Squirrels are also master kvetchers, modulating their utterances to convey the nature and severity of their complaint: a moaning "kuk" for mild discomfort, a buzzing sound for more pressing distress, and a short scream for extreme dismay. During the one or two days a year that a female is fertile, she will be chased by every male in the vicinity, all of them hounding her round and round a tree with sneezelike calls, and her on top, refusing to say gesundheit.
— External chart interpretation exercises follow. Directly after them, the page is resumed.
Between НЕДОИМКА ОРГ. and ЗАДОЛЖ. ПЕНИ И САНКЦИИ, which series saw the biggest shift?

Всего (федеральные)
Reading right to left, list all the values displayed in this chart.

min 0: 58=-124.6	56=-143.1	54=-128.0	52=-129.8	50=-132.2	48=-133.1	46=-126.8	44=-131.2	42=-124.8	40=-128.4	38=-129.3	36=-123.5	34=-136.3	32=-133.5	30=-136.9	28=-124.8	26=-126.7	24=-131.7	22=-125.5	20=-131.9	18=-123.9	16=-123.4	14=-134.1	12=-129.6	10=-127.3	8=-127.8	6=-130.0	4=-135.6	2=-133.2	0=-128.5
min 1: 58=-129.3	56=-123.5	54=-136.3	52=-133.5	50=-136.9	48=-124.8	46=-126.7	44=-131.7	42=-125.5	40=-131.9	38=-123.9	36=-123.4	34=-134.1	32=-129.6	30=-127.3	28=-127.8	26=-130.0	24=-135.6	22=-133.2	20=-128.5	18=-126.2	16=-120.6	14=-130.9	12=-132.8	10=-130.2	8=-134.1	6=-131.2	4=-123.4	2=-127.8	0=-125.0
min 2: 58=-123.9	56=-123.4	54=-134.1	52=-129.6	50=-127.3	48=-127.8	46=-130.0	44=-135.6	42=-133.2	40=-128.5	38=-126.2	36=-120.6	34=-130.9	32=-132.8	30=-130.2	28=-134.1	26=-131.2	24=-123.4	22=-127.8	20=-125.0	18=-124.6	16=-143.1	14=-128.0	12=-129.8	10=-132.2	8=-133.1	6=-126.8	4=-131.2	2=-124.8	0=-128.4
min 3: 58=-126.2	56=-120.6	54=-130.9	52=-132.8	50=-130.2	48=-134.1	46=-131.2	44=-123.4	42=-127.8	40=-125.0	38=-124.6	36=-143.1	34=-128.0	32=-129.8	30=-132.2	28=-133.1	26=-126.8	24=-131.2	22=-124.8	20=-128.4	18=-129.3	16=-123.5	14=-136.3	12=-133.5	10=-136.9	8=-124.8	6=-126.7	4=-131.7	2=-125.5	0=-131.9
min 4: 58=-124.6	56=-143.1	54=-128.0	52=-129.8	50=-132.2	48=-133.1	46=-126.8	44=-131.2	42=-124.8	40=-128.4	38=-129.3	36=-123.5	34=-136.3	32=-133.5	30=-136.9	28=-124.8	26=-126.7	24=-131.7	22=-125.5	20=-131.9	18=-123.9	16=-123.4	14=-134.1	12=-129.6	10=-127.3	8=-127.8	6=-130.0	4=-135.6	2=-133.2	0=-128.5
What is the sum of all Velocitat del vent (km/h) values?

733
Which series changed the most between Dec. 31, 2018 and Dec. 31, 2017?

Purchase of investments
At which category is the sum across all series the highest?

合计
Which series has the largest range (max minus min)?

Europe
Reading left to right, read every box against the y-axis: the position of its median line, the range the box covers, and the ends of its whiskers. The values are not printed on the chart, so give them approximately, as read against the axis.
A squirrel threatened by a serious predator like a cat, dog, hawk or wayward toddler will issue a multimodal alarm, barking out a series of loud chuk-chuk-chuks with a nasally, penetrating "whaa" at the end, while simultaneously performing a tail flag — lifting its fluffy baton high over its head and flicking it back and forth rhythmically.

Sarah R. Partan of Hampshire College in Amherst, Mass., and her students have used acustom-built squirrel robot to track how real squirrels respond to the components of an alarm signal. The robot looks and sounds like a squirrel, its tail moves sort of like a squirrel's, but because its plastic body is covered in rabbit fur it doesn't smell like a squirrel. Yet squirrels tested in Florida and New England have responded to the knockoff appropriately, with alarm barks of their own or by running up a tree. Human passers-by have likewise been enchanted. "People are always coming over, asking what we're doing," said Dr. Partan. "We've had to abandon many trials halfway through." An iSquirrel? Now that's something even a New Yorker might love.